I've been having people over for dinner a lot these days, and I've kind of developed a system around this. So here are some simple rules to follow when you have people over for dinner.
Music is important. When you're cleaning your place, you want something fast, something that will get you moving. So feel free to play, say, Paul Oakenfold or Babes in Toyland or Iggy and the Stooges. Or other musicians that appeal to you, since I'm reasonably sure that my selections have probably horrified 98% of the people who read this blog. But you get the idea. Play something that will not mellow you out but get you moving.
However, do not play this stuff when you're say, weilding a large sharp knife and trying to slice vegetables. Just trust me on this one, okay? Shaking your butt to some dance music or flinging yourself around to Iggy Pop is not wise with a blade. This is the time to switch to something more mellow, like Spanish guitar or Billie Holiday or some other relaxing music that you're into.
Food is important, but don't go overboard. I never follow this rule, by the way. I tend to make too much and send people home with the leftovers. But by not going overboard, I mean, don't go making special trips to get ingredients that you'll only use once in your life for a particular dish.

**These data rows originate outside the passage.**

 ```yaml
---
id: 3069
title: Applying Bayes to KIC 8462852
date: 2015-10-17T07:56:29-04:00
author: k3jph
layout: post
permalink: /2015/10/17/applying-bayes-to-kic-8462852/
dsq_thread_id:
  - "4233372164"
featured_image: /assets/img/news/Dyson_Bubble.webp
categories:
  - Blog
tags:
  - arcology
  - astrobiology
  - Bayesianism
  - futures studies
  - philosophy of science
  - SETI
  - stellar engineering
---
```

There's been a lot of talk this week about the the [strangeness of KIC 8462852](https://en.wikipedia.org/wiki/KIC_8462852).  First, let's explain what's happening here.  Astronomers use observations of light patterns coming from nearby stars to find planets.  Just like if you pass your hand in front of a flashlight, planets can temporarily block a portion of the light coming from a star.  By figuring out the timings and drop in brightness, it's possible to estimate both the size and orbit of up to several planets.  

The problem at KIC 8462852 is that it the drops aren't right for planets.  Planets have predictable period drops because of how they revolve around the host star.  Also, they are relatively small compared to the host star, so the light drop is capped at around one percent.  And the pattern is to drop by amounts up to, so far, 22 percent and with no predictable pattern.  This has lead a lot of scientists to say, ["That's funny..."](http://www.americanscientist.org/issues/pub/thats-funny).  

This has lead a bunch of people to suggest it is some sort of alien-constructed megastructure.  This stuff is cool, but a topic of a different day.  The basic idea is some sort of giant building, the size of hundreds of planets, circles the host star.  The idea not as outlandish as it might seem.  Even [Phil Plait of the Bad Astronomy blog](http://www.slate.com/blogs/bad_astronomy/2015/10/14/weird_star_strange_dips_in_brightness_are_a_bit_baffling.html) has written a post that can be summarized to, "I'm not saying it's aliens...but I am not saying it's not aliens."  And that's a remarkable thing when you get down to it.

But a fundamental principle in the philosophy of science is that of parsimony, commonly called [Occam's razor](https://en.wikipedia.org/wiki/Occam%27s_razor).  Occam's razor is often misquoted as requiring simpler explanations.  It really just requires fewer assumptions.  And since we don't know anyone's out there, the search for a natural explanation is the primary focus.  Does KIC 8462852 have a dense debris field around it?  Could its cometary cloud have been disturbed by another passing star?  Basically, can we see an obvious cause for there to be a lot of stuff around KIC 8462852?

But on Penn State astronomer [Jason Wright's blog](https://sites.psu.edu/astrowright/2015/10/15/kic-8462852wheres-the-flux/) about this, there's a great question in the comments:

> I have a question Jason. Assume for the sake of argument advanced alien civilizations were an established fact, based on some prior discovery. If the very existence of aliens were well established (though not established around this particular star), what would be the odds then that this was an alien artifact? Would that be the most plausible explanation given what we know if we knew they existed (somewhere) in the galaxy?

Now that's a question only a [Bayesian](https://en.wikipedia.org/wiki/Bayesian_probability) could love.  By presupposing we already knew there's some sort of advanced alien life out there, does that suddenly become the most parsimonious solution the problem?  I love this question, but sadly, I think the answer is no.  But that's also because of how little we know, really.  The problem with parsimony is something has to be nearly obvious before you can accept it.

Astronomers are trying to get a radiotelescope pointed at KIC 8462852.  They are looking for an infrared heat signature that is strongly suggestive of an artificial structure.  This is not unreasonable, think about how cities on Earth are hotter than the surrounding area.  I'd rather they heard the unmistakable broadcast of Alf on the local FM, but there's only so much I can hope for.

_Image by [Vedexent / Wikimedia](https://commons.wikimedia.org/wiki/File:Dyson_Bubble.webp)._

Make dishes that require what you've already got (or tend to keep) in your pantry. It's one thing to get one or two things you don't normally need--I had naan bread for one get together, and I don't typically have it in my home (though I love the stuff). But don't make dishes that all require things you don't typically keep onhand.
Make sure you know any dietary restrictions. Look, you have someone coming who keeps kosher or halal, you want to make sure you're not serving anything swine based. Make sure you know for sure if someone's vegetarian or if they're full on vegan. Make sure you know if someone has food allergies. Stabbing someone with an epi pen because you made pesto or used a red curry paste that used shellfish kills any dinner buzz.

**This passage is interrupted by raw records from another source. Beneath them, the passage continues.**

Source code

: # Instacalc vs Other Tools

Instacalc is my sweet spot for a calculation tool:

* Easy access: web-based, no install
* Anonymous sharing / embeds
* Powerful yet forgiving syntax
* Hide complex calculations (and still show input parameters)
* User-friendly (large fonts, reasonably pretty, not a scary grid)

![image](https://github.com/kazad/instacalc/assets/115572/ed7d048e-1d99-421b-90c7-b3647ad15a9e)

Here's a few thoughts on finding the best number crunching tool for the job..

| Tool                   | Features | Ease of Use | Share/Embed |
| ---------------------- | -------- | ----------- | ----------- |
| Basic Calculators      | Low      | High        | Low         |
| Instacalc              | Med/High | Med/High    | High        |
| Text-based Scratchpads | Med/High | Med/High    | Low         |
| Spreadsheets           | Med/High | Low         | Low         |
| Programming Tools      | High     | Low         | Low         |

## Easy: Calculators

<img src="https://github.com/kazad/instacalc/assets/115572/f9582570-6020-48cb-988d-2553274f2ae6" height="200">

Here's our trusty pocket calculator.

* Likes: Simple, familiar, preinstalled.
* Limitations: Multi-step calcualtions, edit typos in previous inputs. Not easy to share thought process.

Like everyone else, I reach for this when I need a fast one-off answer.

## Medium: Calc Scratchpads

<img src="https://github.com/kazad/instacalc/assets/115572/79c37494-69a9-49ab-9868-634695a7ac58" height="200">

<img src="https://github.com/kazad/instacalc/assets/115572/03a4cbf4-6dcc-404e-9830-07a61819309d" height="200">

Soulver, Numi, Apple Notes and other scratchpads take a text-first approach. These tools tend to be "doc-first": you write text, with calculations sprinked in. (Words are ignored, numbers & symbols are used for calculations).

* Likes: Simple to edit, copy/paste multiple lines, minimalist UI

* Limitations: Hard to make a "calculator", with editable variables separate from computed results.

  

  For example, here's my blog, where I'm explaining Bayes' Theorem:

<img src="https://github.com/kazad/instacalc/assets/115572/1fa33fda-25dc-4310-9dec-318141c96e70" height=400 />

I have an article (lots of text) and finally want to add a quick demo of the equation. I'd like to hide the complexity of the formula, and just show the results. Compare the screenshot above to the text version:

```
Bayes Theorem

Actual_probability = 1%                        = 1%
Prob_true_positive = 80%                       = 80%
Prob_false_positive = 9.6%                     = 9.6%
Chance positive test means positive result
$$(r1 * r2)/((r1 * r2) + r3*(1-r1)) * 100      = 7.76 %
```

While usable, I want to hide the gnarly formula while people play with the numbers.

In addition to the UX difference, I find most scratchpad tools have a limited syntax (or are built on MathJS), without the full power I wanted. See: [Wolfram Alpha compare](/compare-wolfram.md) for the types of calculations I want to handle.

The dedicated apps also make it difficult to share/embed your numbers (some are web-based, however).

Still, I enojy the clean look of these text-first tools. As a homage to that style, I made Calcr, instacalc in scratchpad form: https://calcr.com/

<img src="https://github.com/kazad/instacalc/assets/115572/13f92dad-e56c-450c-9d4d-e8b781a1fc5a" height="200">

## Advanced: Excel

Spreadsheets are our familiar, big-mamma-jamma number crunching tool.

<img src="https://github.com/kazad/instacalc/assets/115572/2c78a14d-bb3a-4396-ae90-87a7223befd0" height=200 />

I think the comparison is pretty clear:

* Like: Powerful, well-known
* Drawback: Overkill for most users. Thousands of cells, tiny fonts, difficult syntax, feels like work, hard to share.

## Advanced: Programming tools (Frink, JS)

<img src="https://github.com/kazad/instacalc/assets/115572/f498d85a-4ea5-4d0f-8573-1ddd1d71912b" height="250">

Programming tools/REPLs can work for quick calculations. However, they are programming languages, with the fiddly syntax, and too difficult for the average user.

Don't be afraid to put people to work. Everyone needs a sous-chef. Everyone could use help with cleanup. And speaking strictly for myself, I'm more comfortable as a guest if I'm doing something to help out.

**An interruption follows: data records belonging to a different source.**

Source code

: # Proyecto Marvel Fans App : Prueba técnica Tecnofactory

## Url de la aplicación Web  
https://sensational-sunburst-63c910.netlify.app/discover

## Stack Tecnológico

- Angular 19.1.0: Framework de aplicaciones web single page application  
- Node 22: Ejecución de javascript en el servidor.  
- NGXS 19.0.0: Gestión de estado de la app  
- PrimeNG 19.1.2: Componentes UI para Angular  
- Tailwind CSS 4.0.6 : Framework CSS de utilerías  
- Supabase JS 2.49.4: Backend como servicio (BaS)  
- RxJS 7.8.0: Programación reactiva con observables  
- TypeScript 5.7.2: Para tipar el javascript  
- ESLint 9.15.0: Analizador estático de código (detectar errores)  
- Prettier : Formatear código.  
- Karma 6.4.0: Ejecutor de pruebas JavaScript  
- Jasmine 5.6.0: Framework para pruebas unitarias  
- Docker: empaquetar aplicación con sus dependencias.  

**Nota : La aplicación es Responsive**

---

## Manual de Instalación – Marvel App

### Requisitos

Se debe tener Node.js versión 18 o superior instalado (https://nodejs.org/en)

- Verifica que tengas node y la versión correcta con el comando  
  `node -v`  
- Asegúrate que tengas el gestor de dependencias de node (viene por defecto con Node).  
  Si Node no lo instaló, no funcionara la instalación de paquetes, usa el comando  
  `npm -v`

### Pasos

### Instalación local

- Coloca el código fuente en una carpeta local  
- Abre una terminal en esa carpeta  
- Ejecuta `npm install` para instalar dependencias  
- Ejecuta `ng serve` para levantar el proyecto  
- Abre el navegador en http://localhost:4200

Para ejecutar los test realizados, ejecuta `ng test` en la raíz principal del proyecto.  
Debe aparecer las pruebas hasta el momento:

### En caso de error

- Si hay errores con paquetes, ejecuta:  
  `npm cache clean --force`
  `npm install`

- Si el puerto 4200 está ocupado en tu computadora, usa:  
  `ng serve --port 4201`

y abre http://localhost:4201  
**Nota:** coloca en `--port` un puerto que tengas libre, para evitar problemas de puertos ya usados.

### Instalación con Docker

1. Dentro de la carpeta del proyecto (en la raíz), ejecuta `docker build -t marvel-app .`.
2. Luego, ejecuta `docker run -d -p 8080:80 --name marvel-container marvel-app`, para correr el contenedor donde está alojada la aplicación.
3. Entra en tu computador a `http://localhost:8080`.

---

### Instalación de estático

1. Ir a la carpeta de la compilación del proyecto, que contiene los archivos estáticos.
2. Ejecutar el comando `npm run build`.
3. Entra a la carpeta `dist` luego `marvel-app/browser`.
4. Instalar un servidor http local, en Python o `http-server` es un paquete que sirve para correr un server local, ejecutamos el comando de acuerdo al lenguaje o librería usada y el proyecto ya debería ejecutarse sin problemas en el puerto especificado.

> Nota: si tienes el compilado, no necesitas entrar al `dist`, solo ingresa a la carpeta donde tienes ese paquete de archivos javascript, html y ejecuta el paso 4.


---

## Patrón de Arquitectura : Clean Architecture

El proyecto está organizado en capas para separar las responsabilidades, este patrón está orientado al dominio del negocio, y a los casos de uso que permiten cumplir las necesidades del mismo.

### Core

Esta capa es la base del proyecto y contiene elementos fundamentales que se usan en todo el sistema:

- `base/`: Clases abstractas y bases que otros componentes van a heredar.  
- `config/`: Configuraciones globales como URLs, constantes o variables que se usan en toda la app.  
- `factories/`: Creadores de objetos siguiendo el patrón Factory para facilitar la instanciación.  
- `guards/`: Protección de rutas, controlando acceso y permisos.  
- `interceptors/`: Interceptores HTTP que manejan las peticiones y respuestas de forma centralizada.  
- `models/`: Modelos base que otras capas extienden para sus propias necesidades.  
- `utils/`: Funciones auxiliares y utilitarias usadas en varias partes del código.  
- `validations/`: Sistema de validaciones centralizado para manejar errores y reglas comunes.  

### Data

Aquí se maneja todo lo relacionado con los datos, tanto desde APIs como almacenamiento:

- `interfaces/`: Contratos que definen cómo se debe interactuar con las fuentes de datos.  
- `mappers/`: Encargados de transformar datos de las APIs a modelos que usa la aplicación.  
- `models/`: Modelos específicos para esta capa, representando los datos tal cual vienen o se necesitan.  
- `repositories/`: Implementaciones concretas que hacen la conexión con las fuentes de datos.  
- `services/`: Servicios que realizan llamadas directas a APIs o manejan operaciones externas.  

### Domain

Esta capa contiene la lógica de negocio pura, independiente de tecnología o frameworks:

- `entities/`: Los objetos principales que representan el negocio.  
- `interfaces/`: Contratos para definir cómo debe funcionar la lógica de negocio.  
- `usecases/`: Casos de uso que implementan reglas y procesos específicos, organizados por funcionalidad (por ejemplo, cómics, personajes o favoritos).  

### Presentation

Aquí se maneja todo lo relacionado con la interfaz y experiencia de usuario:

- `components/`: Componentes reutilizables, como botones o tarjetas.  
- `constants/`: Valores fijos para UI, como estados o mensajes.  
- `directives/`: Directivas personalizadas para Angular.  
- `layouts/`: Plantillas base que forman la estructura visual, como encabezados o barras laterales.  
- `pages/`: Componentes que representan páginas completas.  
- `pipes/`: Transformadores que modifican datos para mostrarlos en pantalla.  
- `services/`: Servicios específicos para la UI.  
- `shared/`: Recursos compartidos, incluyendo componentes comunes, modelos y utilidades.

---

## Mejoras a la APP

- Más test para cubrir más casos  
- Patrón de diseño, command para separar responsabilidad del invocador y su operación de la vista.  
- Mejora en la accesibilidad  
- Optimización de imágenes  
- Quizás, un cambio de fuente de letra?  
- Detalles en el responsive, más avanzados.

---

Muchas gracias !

Don't overstress. Do you know why I enjoy going to friends' houses for dinner? Because I don't have to cook! I don't expect a five-star gourmet meal. I expect to eat, and visit, and have fun. That's it. And that's all people expect when you make them food.
If you have a slow cooker, use it. Otherwise, you'll be in the kitchen all day and not hanging out with your friends. And the point is, to hang out with your friends. The friends you want to keep are the ones who'd gladly eat boxed mac and cheese as long as they got to hang out with you. Those are keepers.